The EMS members at SFFD have a group Facebook page that we use to vent or locate lost stethoscopes and jackets. I rarely post, but one day Maggie and I are arguing about music and I break my social media silence and write a message to all of the ambulances: 

“Hey morale is in the sh*tter so I’m spending the day force-feeding my immigrant new partner Bay Area music history lessons to remind both of us why we work in this foggy drug-filled cartoon of a city in the first place. She is British so she’s way too polite to say no. Today is early 90s hip hop day and I’m looking for suggestions. So far we’ve just been binging on Hieroglyphics/Souls of Mischief and some other Oakland shit. Tomorrow is punk rock day. Anybody wanna get in on this?”

The post explodes. I don’t usually use Facebook— in fact, I only really keep the account to check our page for work announcements— but suddenly we are glued to our phones. As luck would have it we are in one of the few ambulances today with a working aux cable and I hook up my phone to the rig radio.
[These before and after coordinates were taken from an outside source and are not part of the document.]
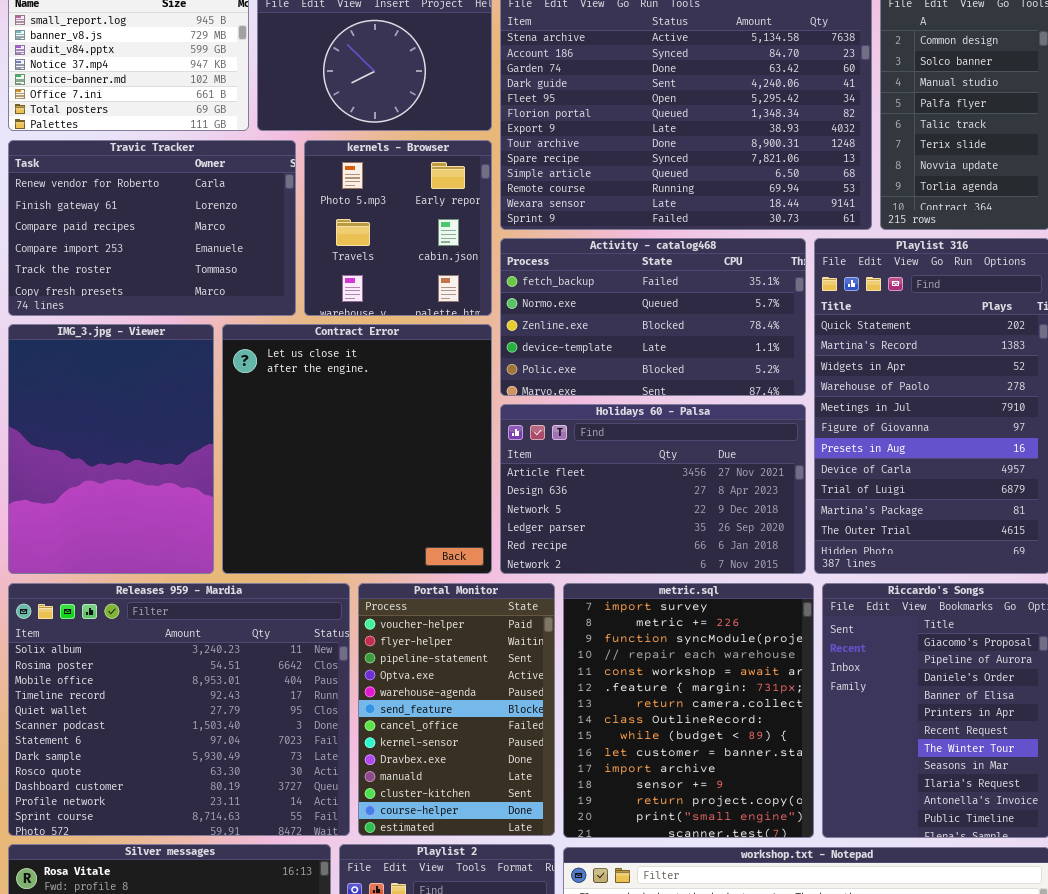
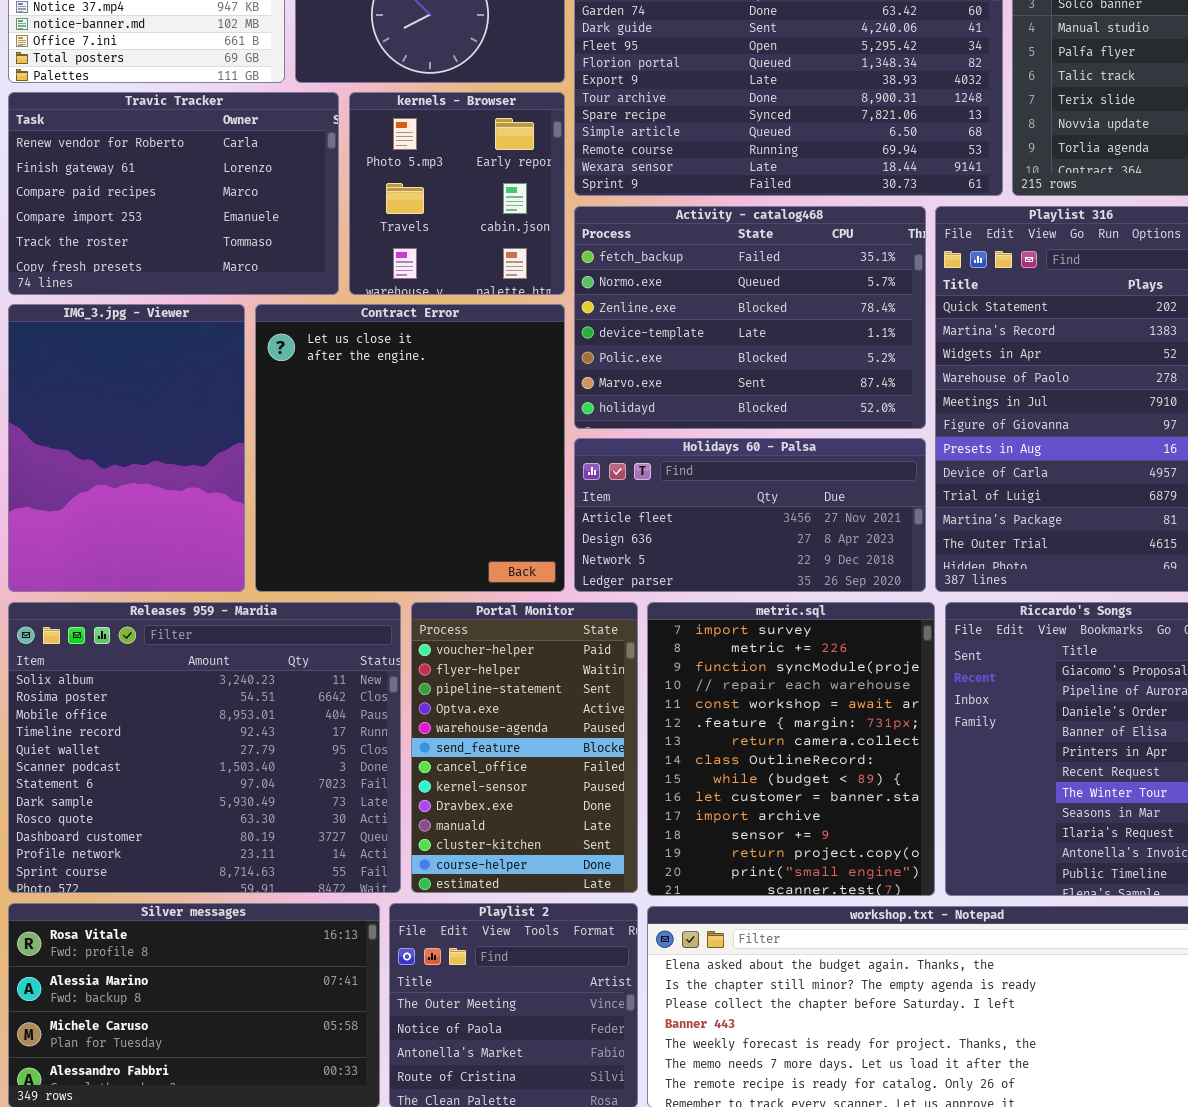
Activity - catalog468: [500,238,806,396] -> [574,206,926,429], resized
Holidays 60 - Palsa: [500,404,806,574] -> [574,438,926,592], resized

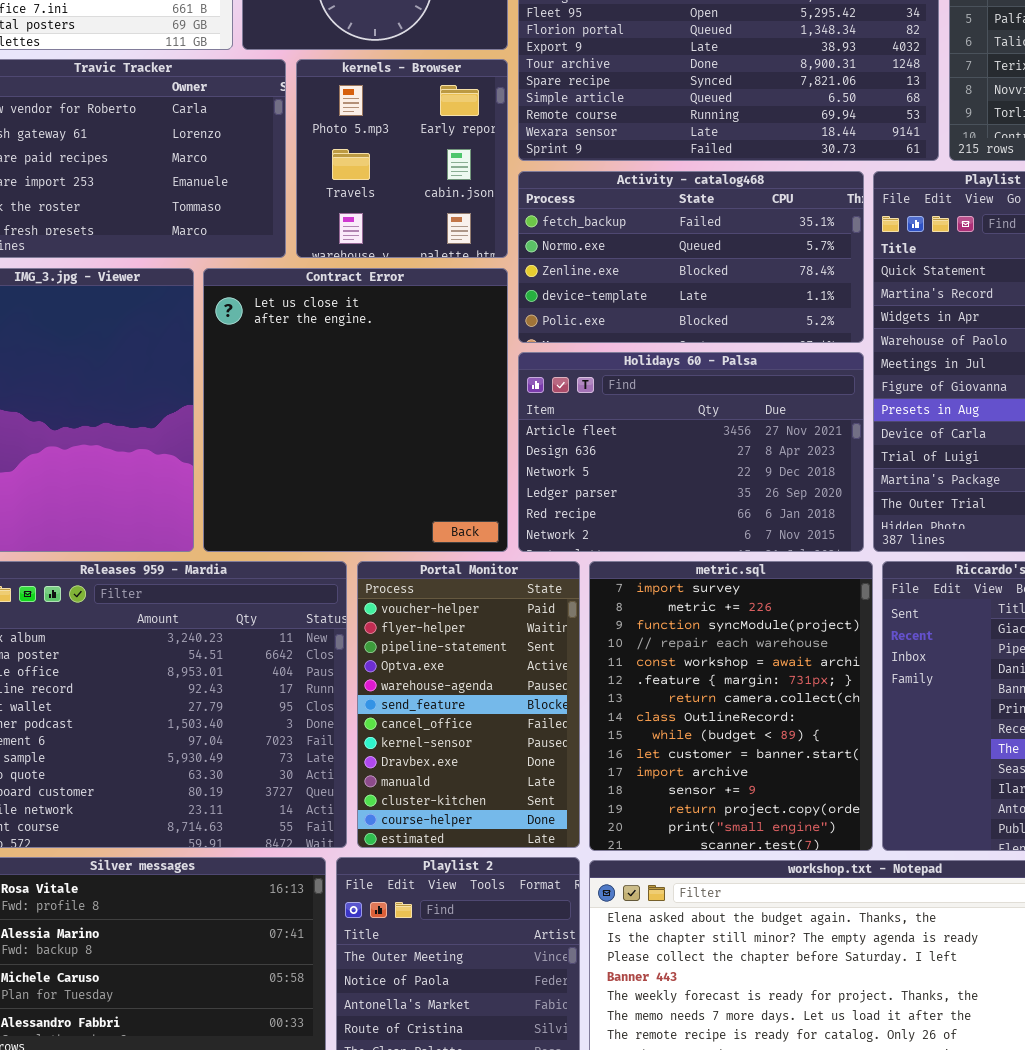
Activity - catalog468: [574,206,926,429] -> [518,171,864,343], resized
Holidays 60 - Palsa: [574,438,926,592] -> [518,352,864,552], resized

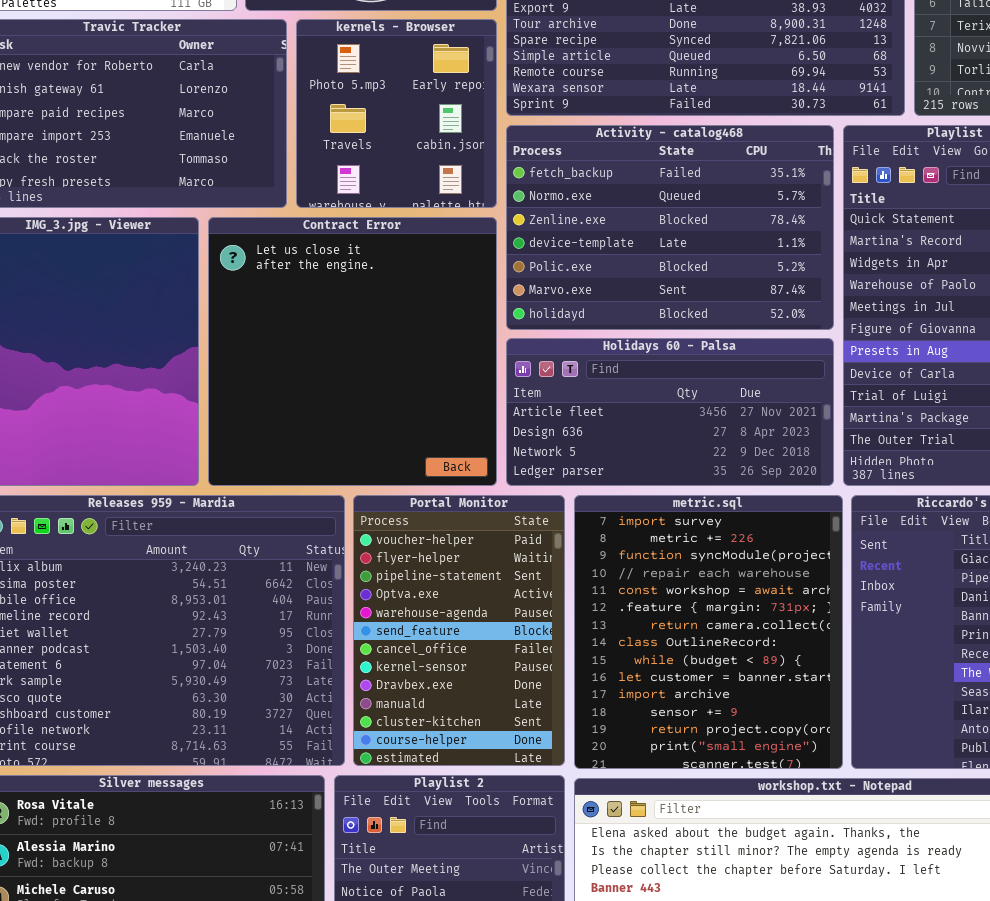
Activity - catalog468: [518,171,864,343] -> [506,125,834,330], resized
Holidays 60 - Palsa: [518,352,864,552] -> [506,338,834,486], resized

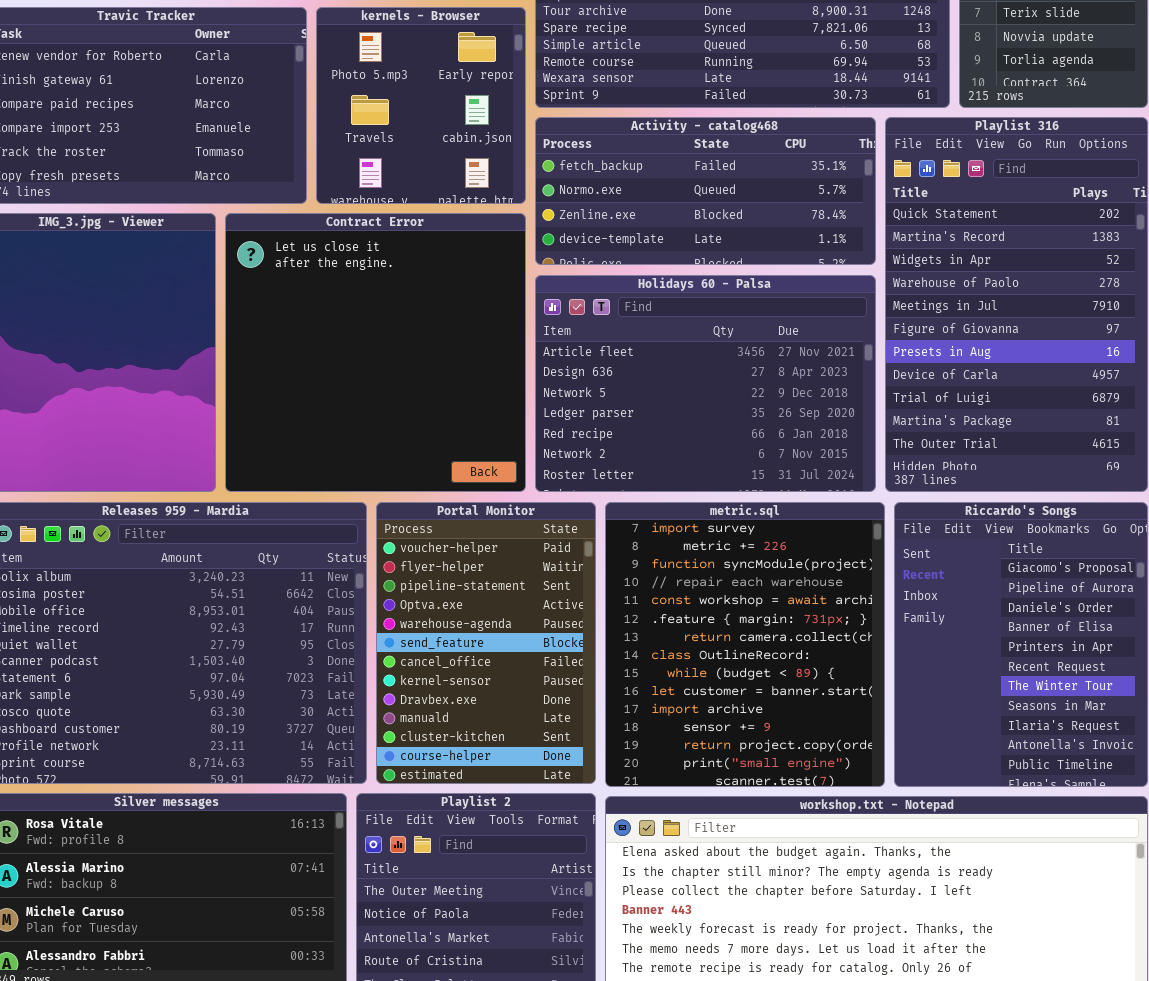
Activity - catalog468: [506,125,834,330] -> [535,117,876,265], resized
Holidays 60 - Palsa: [506,338,834,486] -> [535,275,876,492], resized

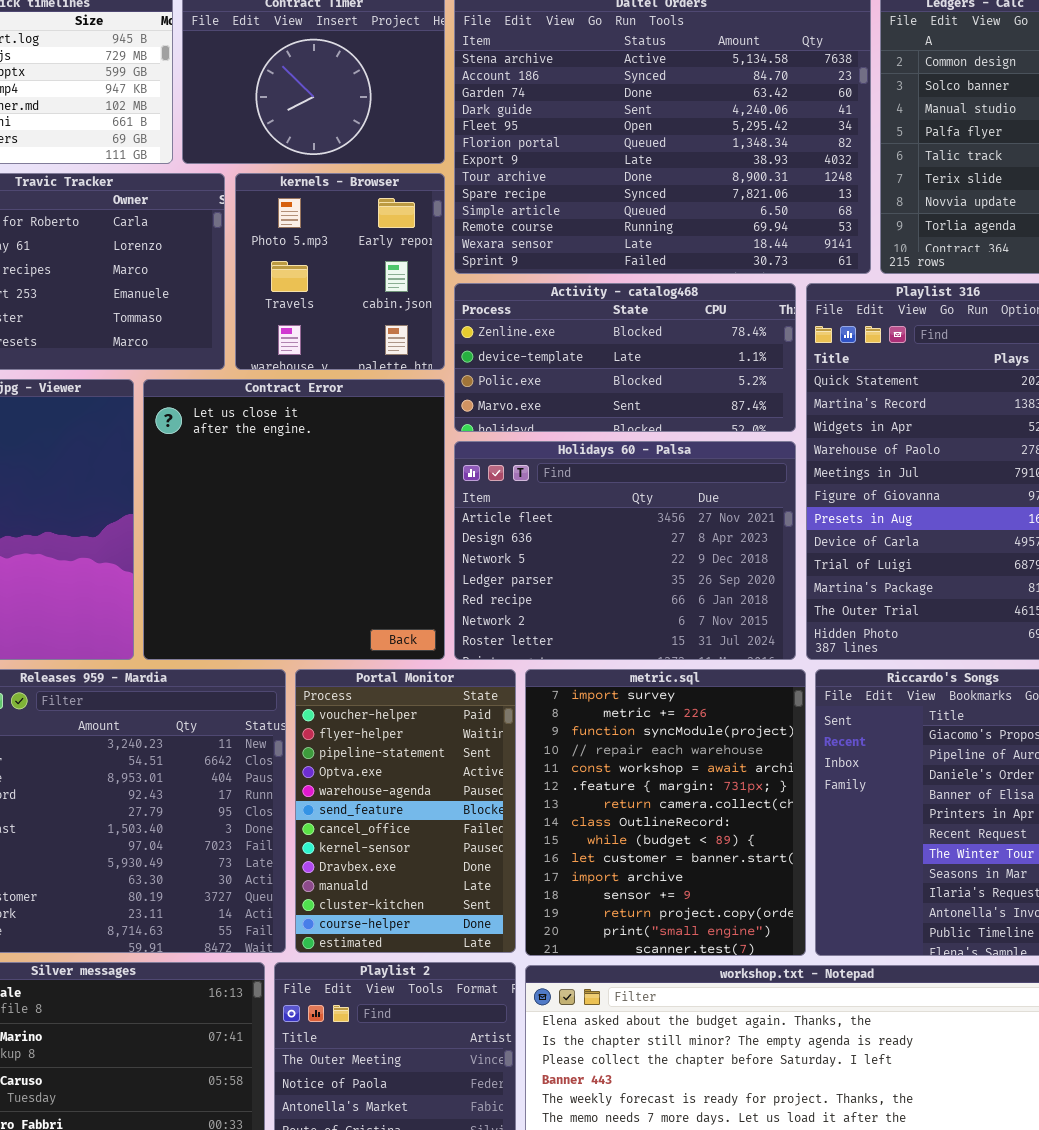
Activity - catalog468: [535,117,876,265] -> [454,283,796,432], scrolled down 2 rows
The song suggestions Don’t. Stop. Coming. Everyone sends us track after track, texting and posting and stopping us in hospitals to high-five or play a beat. The musical soul of the Bay bursts through all of the bullshit and we dance in our rig all day. Underground hip hop, hyphy, punk, ska, East Bay Hardcore: the mid-nineties music scene that Bay Area kids grew up with was dirty and rebellious and conscious and lyrical and stoned and for twelve hours it dumps through our crappy ambulance speakers. After “Now You Do” by A-1 and Flosstradamus, Maggie bursts into giggles. She says, “‘He’s got a big mouth like a pelican bird!’ That’s a great line! That’s really pleasing!”

I teach her about hyphy and East Coast/West Coast rivalries. One medic recommends a particular Spotify playlist and I have to explain the word slapper to Maggie. One guy starts giving us jazz songs written in North Beach in the 1970s. Another posts a song recorded by one of our own medics at the department. We miss tons of radio traffic and almost blow out the sound in the rig. It’s an amazing day.